*Source records*

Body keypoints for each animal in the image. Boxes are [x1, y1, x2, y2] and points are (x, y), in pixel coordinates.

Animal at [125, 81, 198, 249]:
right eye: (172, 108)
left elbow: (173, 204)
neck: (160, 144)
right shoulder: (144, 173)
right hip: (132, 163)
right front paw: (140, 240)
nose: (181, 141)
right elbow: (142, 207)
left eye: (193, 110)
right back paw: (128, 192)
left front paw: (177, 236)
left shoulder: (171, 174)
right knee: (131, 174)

*Required work*
Only the lines with "right" are needed; find them in the records and copy each one.

*Task response*
right eye: (172, 108)
right shoulder: (144, 173)
right hip: (132, 163)
right front paw: (140, 240)
right elbow: (142, 207)
right back paw: (128, 192)
right knee: (131, 174)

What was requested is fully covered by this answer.